I guess I have to scoop each one, transfer it to my other tank, clean it and cycle it and then put them back? Or is there any shortcuts or tips you can give me?

Thanks


----------



## Bunny (Oct 13, 2013)

I have no advice, but wanted to wish you good luck! Baby shrimp are my nightmare.... great to have but they make it impossible to really clean stuff....


----------



## Diztrbd1 (Apr 21, 2010)

last time I did it I transferred everything to a small tank, what I didnt catch with a net , I used a turkey baster to catch lol worked pretty good


----------



## effox (Apr 21, 2010)

With your other tank, does it have the same ADA soil, or at least the same water parameters? That would be my primary concern. Dwarf shrimp, especially shrimplets won't appreciate an immediate change to the environment if not.

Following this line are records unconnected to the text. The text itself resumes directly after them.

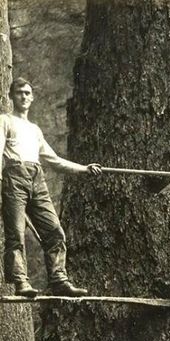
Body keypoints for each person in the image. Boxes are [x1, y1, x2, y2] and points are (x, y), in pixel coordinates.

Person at [0, 77, 102, 297]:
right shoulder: (4, 120)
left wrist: (84, 169)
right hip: (13, 177)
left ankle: (58, 279)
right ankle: (21, 283)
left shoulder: (35, 130)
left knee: (54, 230)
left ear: (32, 97)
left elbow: (54, 160)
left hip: (37, 178)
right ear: (11, 96)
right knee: (16, 234)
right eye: (19, 93)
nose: (24, 96)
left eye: (27, 93)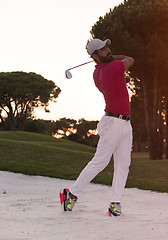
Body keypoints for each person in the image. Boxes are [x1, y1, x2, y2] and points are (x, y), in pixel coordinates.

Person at [59, 38, 135, 217]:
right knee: (100, 162)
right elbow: (131, 59)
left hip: (124, 123)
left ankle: (115, 203)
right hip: (113, 123)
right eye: (103, 49)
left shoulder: (99, 71)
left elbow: (121, 62)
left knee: (123, 165)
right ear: (95, 55)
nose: (108, 49)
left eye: (108, 46)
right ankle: (71, 195)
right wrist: (113, 57)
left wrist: (107, 57)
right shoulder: (110, 68)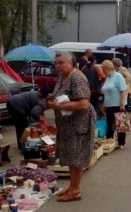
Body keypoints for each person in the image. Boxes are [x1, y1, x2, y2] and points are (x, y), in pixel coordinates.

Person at [46, 51, 96, 202]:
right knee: (70, 155)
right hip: (67, 124)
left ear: (71, 63)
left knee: (76, 156)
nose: (57, 66)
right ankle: (73, 186)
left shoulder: (78, 78)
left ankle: (75, 191)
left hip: (78, 123)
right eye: (56, 63)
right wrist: (49, 98)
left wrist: (58, 105)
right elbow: (58, 95)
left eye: (61, 63)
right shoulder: (62, 77)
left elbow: (83, 103)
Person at [100, 60, 128, 149]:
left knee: (120, 124)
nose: (103, 72)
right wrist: (104, 103)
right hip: (109, 105)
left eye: (104, 70)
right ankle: (110, 140)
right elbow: (106, 92)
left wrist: (122, 104)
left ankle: (121, 143)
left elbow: (123, 90)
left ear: (109, 69)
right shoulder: (108, 78)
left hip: (118, 104)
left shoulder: (118, 76)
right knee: (110, 123)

If the water parameters (ph\temp\kh\gh and no ammonia\nitrite) are the same, scooping out with a net, you can use a baster for a gentle syphoning effect as John said. (I've accidentally vacuumed shrimplets out while cleaning the tank and found them alive and well in my water change bucket so I'm confident a gentle turkey baster wouldn't be the end of them).

Let us know.

Cheers,
Chris


----------



## Bunny (Oct 13, 2013)

Thats actually an option, you could always just use your water change hose (its its manual) to siphon a bunch of the babies into a bucket... There are always a bunch of babies in mine when i wc


----------



## HashAsh (May 13, 2014)

For the other tank I have, I'm using fluorite. I'm not 100% sure whether the water parameters are different. I'll have to check it out as soon as I get back tomorrow. But it's a planted tank so I'm sure there's small levels of ammonia, nitrite and nitrate. 

Sounds like just siphoning is the quiets way! Why didn't I think of that! I think I'll siphon the babies, make sure my other tank is in a same water parameters and move them there

Thanks for the insight! Babies are really but can be a pain


----------